Since 1.1.2.1 is an other IP address belonging to the same system, there is no forwarding involved. The system received a packet and handled it for itself, as an incoming packet for local delivery rather than a packet to be routed to a 3rd party. This goes along with the general idea that on Linux IPs should be considered as part of a pool rather than belonging to an interface.
To prevent such packet to be accepted using iptables, you have to filter it in the INPUT chain rather than the FORWARD chain. If the two networks involved are /24, this would be for example:
iptables -I INPUT -s 1.1.1.0/24 -d 1.1.2.0/24 -j DROP
As this would also prevent the system to connect to itself in some cases (because this example doesn't use interface names in the rule), it should probably at least have this rule prepended to it:
iptables -I INPUT -i lo -j ACCEPT
Stating the interface name is sometimes helpful to organize rules and for security in some corner cases (not as often as thought, considering reverse path filtering is activated by default on most distributions).
UPDATE: as mentioned by OP, of course this example rule can be better written by using -s 1.1.1.0/24 -d ! 1.1.1.0/24 to only have one rule per LAN, rather than LAN^2 rules if all LANs should be "isolated" likewise.
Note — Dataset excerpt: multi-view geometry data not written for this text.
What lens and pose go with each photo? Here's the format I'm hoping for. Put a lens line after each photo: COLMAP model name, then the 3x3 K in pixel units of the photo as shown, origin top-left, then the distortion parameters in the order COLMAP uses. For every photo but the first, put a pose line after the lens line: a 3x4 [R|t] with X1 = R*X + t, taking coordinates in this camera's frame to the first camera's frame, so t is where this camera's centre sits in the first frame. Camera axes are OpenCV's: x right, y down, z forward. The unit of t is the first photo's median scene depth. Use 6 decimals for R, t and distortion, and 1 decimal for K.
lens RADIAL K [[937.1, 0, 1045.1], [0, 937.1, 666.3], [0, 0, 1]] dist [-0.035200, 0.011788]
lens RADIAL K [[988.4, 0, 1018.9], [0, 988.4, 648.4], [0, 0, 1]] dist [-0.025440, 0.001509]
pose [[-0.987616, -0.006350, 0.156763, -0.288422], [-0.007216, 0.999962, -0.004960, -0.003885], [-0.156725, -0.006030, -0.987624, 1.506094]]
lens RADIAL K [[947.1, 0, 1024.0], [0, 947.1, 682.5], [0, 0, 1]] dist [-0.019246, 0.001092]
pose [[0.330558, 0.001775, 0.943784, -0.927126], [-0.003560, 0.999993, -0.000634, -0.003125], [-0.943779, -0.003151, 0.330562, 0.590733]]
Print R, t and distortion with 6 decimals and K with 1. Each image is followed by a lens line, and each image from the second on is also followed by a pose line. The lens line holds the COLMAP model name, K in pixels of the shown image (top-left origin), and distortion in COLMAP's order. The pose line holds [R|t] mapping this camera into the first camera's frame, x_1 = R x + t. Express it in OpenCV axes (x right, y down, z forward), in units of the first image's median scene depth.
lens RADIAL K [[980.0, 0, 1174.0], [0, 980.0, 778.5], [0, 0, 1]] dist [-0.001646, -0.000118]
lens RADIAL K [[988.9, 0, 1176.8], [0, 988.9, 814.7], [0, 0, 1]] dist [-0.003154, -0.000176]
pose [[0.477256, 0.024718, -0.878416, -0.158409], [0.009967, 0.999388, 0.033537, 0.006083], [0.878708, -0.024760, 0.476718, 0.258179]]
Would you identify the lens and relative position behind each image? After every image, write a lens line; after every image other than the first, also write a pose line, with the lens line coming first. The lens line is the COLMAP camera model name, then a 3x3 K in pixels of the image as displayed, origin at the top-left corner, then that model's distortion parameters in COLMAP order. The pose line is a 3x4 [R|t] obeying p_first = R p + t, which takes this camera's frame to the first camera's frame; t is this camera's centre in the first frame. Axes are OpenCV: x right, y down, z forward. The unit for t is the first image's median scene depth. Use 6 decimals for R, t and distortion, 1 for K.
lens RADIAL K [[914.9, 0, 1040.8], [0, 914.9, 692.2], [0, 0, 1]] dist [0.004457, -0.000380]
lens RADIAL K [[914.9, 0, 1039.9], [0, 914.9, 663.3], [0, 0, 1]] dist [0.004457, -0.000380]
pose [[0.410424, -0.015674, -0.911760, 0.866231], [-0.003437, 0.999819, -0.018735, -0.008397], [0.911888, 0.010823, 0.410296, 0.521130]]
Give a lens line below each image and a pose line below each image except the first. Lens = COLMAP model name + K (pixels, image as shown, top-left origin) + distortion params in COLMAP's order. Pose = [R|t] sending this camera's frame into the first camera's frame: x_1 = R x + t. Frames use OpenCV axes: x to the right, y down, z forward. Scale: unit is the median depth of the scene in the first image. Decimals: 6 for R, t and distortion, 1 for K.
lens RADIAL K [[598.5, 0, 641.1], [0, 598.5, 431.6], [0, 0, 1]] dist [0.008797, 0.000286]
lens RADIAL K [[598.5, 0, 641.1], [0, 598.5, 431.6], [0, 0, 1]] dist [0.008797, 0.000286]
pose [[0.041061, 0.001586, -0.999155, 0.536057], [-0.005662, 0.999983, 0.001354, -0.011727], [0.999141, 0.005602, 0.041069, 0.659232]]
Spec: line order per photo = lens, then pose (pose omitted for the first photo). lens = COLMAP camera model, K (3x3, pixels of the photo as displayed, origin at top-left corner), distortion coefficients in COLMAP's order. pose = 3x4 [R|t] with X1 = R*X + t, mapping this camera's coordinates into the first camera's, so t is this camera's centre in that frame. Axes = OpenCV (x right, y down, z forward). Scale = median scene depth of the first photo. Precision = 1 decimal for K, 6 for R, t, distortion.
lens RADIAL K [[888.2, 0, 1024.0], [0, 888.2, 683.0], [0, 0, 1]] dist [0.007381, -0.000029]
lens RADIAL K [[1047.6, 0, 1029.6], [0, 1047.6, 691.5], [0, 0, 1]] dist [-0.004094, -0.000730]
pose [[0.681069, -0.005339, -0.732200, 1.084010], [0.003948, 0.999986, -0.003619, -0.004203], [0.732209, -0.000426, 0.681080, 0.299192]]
UPDATE: as further requested, here's a much more elegant method using nftables with a fib (forwarding information base) expression (even documented as example in the man page): drop a destination address that is not local (nor broadcast nor multicast) to the interface where it was received. Since this expression doesn't require to state explicitly any IP (nor any interface), it can even work both for IPv4 and IPv6 at the same time, by using an inet address family table rather than an ip address family table.
# nft add table inet filter
# nft add chain inet filter prerouting '{ type filter hook prerouting priority -150; policy accept; }
# nft add rule inet filter prerouting fib daddr . iif type != { local, broadcast, multicast } counter drop
This alone will handle any number of LANs/interfaces (as long as you don't play and put multiple LANs on the same interface, which would probably defeat the rule above between those multiple LANs). counter is optional, just to see hits using for example nft list ruleset.
However, this rule, as is, allows DNAT to an other local IP defined on an other interface since it happens before any DNAT (with iptables it's registered at priority NF_IP_PRI_NAT_DST (=-100)) but at the same time prevents routing/forwarding (if OP chose to enable it back) or forwarding DNAT: either they are dropped because not local (for normal forwarding), or the return packets will hit this rule before "reverse DNAT" happens and will be dropped . If added in the hook input chain instead, the reverse will happen: no local DNAT to an other IP allowed but routed/forwarded DNAT works because it goes through the forward hook rather than input. This would be more useful, and for other rare cases, exceptions can be added. So in the end this should be used instead of above:
# nft add table inet filter
# nft add chain inet filter input '{ type filter hook input priority 0; policy accept; }
# nft add rule inet filter input fib daddr . iif type != { local, broadcast, multicast } counter drop
Also iptables and nftables can coexist peacefully (with the exception of nat where only one should attempt to register, not both). So these few nftables lines can play along any existing iptables rules.
The rule above can be written in script format (mostly output of nft list ruleset) instead for initialization at boot, like:
#!/usr/sbin/nft -f
flush ruleset
table inet filter {
chain input {
type filter hook input priority 0; policy accept;
fib daddr . iif type != { local, broadcast, multicast } counter drop
}
}
To be nitpicking, the only thing to check is when using the newer iptables over nftables API, which is for example default on Debian buster, flush ruleset would also flush iptables rules since they're actually stored using nftables, and since for now you can't instead flush only a non-existing chain "in advance" without an error. So this script should be run before any iptables script if this is the case.
Also note that a client in the 1.1.1.0/24 network while not able to connect to 1.1.2.1 is still able to infer its existance using ARP. Something like:
arping -I eth0 1.1.2.1
would get replies from 1.1.2.1 with the system's interface on the 1.1.1.0/24 network, even if 1.1.2.1 "belongs" to an other interface in an other network, with a different MAC address.
That's because, again, Linux by default, for better or for worse, will answer ARP requests received on any of its interfaces for any of its IPs. Details described this time there: arp_filter.
To avoid this, either mingle with arp_filter + ip rule or arp_announce + arp_ignore, or use arptables (or nftables with arp family) to filter ARP requests (might require one of the previous settings anyway).